Anbieter zum Thema
3D-Druck auch in der Medizintechnik
Eine neue Kombination aus Material und Prozess stellt zudem der 3D-Druck dar, der nun auch die Medizintechnik erreicht hat. So sollen im europäischen Projekt Artivasc 3D, an dem 16 Partner aus sieben Ländern beteiligt sind, Implantate für Weichgewebe im 3D-Druck entwickelt und hergestellt werden, die als medizinischer Gewebeersatz oder als Testsystem für Pharmazeutika und Kosmetika dienen. „Es geht unter anderem um künstliche Stützstrukturen für Adern und Blutgefäße. Die Herausforderung besteht darin, das richtige Material zu finden, das per 3D-Druck bearbeitbar ist“, betont Dr.
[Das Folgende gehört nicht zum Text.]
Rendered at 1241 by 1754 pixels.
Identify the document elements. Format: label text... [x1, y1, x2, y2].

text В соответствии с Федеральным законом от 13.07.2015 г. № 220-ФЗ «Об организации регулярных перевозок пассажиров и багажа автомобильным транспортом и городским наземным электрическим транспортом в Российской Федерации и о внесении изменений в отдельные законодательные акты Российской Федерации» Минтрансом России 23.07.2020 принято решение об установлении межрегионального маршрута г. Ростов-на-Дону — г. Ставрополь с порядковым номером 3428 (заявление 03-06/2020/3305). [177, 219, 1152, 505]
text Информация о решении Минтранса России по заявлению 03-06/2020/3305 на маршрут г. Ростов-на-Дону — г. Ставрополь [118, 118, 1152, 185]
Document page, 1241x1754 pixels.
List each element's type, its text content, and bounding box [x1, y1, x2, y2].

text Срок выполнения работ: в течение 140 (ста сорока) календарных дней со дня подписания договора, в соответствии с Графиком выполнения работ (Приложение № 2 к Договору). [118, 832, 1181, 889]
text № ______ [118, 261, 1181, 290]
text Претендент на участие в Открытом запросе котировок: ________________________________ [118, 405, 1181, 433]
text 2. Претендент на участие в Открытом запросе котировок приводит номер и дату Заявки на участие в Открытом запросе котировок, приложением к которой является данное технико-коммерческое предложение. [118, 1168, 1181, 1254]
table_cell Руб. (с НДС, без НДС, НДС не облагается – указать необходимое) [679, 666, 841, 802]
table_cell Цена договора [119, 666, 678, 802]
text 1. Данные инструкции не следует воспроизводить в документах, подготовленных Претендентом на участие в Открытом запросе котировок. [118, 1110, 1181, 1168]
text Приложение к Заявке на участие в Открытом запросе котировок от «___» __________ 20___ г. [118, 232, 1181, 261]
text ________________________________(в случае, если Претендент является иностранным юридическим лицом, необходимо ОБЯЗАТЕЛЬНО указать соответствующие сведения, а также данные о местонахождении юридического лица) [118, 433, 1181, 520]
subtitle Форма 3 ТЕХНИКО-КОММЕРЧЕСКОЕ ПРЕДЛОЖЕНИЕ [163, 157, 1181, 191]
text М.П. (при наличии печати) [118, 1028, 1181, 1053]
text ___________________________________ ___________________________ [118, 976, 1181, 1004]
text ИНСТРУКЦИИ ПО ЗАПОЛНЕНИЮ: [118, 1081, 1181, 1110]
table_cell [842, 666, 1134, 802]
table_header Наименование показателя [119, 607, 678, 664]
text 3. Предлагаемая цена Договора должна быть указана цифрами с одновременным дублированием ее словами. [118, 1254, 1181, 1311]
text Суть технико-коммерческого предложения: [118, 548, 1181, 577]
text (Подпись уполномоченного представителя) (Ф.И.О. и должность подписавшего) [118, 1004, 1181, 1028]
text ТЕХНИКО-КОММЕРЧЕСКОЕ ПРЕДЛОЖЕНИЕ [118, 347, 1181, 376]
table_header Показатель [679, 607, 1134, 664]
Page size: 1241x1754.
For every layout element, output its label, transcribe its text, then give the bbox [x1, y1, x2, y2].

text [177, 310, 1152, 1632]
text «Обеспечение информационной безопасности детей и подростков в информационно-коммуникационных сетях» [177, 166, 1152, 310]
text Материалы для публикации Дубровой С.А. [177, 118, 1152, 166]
Martin Wehner vom ILT. Auch das spanische Unternehmen Microliquid arbeitet bereits mit dem Verfahren. „Wir stellen mit dieser Methode Lab-on-a-Chip-Systeme her, die es erlauben, Proben wie Blut oder andere Körperflüssigkeiten in situ zu untersuchen“, erklärt Borja Barredo, CEO von Microliquid. Für den 3D-Druck wird ein spezielles Polymer, ähnlich dem Polymethylmethacrylat (PMMA, Plexiglas), eingesetzt. Die integrierten Bauteile aus Mikrofluidik und Elektronik sind bereits auf dem Markt. „Gerade bei den Artikeln zur einmaligen Nutzung, die voll im Trend liegen, ist der 3D-Druck ein preiswertes Verfahren mit Zukunft“, urteilt Dr. Thomas R. Dietrich, ab 1. Januar 2014 Geschäftsführer des Ivam – Fachverband für Mikrotechnik. Angesichts der wachsenden Bedeutung des dreidimensionalen Druckens hat die Messe Düsseldorf die Marke „3D fab + print“ entwickelt, die den Besuchern verschiedener Messen jeweils branchenbezogen eine Orientierung zu diesem Zukunftsthema geben soll.